====== TASK MATERIAL ======

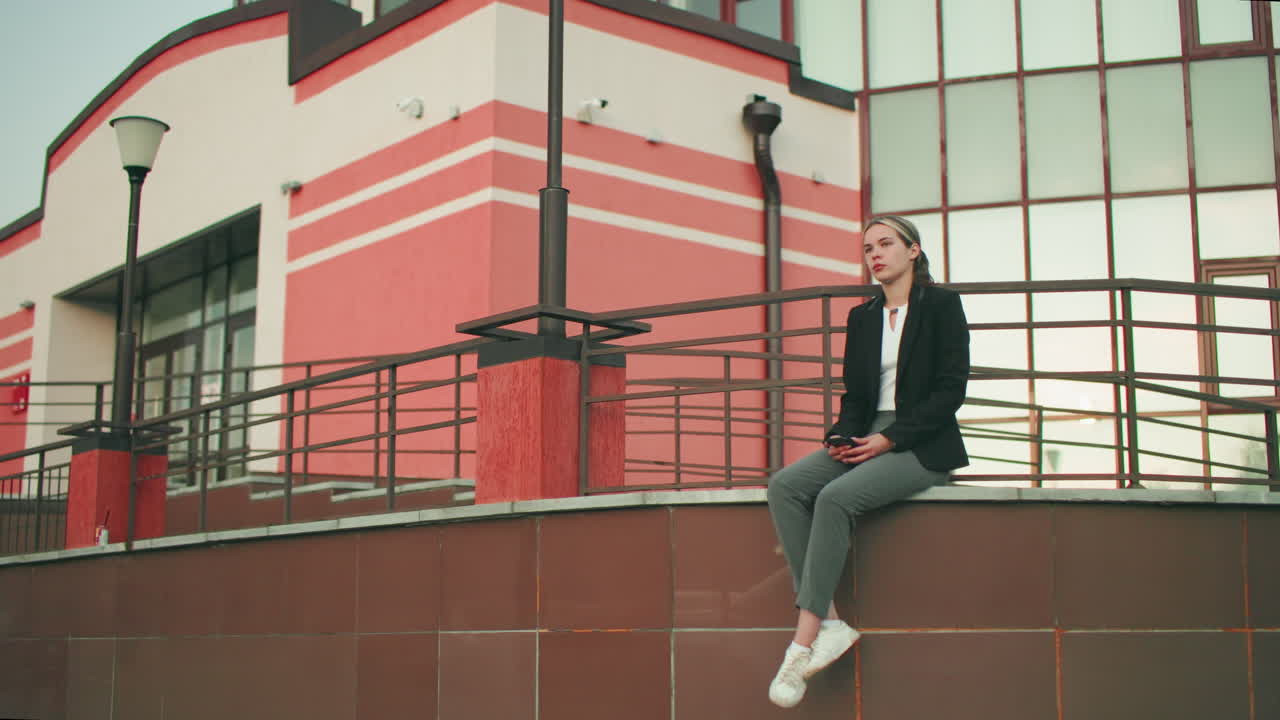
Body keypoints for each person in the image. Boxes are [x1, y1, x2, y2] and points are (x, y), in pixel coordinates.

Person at [765, 215, 970, 708]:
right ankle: (832, 621)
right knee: (786, 486)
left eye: (885, 244)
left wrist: (890, 439)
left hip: (922, 443)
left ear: (913, 251)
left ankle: (802, 642)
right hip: (866, 434)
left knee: (835, 498)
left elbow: (951, 391)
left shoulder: (942, 305)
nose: (875, 254)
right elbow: (855, 395)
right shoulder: (863, 317)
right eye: (867, 248)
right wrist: (842, 435)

======

YOUR INSTRUCTIONS:
Reply with one number only: how many lines of the listing hold "right"?

RESPONSE TO THIS EXERCISE:
7